Required tasks:
(1) Reproduce word for word the part of the notebook below that runs from "for name in" down to "len(structures)".
(2) Sum up the notebook below in two sentences.

┌─ Passage

Submit Structures to MPComplete

This notebook documents the process of

  1. Taking and validating a collection of CIFs (e.g. in a ZIP file), creating pymatgen Structure objects
  2. Filtering for structures that are submittable to MP (e.g. they are not duplicates)
  3. Taking and validating common metadata for the structures (authors, references, etc.)
  4. Submitting the resulting StructureNL objects to MP-Complete via the pymatgen MPRester

Taking and validating a collection of CIFs

We first need a filename for the ZIP archive.


In [ ]:
zipfilename = '/Users/dwinston/Dropbox/best/structures/ever.zip'

Let's create a list of structures from the ZIP archive's CIF files. Anything invalid about the ZIP archive or CIF files will raise an exception here.


In [ ]:
from zipfile import ZipFile
from pymatgen.io.cif import CifParser

structures = []

myzip = ZipFile(zipfilename, 'r')
for name in myzip.namelist():
    with myzip.open(name) as cif_file:
        structures.extend(CifParser(cif_file).get_structures())

In [ ]:
len(structures)

Filtering for structures that are submittable to MP

Reject structures already on MP web site.


In [ ]:
from pymatgen import MPRester

mpr = MPRester()

mp_ids = []
new_structures = []

for s in structures:
    found = mpr.find_structure(s)
    if len(found) > 0:
        mp_ids.extend(found)
    else:
        new_structures.append(s)

if len(mp_ids) > 0:
    print("Filtered out structures already on MP: {}".format(mp_ids))

└─
┌─ The data

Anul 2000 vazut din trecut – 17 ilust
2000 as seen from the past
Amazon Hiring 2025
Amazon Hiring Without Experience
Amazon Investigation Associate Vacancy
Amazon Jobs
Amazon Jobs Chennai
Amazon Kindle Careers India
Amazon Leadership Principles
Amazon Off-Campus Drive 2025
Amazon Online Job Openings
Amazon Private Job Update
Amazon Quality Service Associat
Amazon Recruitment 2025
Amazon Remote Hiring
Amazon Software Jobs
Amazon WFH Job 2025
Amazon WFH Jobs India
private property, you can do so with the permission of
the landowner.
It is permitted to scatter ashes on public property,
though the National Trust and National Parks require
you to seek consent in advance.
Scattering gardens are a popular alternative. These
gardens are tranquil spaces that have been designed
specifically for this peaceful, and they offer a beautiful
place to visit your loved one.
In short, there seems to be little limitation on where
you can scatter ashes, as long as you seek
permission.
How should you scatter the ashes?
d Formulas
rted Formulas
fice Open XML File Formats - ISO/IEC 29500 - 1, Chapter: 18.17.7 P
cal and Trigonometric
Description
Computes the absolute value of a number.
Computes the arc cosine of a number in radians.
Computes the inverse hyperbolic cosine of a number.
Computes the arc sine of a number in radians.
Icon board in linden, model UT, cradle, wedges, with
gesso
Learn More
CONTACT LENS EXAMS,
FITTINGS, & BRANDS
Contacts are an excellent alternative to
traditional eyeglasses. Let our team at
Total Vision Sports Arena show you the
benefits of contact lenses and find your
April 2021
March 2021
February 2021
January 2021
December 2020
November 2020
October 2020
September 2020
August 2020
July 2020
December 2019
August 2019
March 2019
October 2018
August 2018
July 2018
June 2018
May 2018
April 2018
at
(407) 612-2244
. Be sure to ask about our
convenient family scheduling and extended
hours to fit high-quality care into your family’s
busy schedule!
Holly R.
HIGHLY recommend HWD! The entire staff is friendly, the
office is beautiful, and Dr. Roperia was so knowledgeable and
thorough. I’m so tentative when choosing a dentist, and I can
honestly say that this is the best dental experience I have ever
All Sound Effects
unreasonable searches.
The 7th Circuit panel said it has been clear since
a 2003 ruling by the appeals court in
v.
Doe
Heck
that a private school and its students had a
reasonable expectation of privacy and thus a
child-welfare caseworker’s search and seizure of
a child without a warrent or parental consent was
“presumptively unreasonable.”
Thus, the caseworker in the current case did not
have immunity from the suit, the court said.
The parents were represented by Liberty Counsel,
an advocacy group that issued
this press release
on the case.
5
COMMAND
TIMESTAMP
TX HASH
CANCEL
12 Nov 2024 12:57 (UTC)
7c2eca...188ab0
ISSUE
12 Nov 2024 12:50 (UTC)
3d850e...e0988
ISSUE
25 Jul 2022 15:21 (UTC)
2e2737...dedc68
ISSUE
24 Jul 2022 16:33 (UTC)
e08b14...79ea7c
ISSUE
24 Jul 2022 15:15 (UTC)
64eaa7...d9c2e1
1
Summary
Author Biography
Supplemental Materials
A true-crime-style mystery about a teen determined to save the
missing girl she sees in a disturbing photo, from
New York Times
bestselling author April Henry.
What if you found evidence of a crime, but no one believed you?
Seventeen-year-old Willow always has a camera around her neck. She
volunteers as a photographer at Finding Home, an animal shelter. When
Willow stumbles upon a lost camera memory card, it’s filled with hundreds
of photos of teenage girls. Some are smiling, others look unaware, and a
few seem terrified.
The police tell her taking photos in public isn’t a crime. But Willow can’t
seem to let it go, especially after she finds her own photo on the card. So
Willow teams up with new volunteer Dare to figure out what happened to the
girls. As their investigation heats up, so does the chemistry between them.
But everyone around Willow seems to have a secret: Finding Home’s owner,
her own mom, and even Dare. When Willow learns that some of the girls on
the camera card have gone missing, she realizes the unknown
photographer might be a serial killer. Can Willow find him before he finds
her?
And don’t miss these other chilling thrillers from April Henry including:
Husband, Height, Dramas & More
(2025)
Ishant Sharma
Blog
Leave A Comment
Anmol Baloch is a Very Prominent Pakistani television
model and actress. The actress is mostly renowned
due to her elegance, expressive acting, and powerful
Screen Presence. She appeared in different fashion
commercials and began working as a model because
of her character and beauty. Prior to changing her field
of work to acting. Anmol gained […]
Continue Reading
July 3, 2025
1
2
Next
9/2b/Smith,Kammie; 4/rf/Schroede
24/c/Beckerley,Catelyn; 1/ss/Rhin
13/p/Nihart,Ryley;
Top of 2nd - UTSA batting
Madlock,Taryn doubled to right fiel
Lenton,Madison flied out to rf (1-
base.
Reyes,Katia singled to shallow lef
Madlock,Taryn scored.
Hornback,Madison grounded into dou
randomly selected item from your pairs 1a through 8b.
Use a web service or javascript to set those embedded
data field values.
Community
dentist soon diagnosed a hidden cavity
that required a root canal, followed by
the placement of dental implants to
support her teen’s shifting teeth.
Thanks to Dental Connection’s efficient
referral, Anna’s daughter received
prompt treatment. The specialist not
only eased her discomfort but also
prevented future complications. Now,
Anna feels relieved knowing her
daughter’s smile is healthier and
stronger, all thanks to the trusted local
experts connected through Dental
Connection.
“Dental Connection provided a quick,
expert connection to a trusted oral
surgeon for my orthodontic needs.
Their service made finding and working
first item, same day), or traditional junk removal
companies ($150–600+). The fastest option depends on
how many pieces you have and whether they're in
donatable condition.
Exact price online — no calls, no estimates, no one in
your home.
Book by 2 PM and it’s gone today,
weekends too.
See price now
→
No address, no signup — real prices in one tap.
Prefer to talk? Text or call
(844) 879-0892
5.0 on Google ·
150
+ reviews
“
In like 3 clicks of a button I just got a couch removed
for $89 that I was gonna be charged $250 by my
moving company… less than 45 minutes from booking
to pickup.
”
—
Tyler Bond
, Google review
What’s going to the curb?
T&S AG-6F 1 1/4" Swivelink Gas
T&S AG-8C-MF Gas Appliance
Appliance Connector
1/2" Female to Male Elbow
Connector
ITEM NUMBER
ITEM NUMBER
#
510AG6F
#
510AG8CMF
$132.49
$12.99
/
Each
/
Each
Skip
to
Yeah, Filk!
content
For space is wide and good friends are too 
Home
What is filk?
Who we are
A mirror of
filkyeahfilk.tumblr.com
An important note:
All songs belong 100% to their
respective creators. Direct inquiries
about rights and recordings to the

└─

Expected outputs:
(1)
for name in myzip.namelist():
    with myzip.open(name) as cif_file:
        structures.extend(CifParser(cif_file).get_structures())

In [ ]:
len(structures)

(2) The notebook describes four steps: reading CIF files from a ZIP archive into pymatgen Structure objects, filtering for structures that can be submitted to MP, adding shared metadata such as authors and references, and submitting the resulting StructureNL objects to MP-Complete through the pymatgen MPRester. Its code builds a list of structures from each CIF in the archive, raising an exception for anything invalid, and then uses MPRester to reject structures already on the MP web site, printing the IDs of the ones filtered out.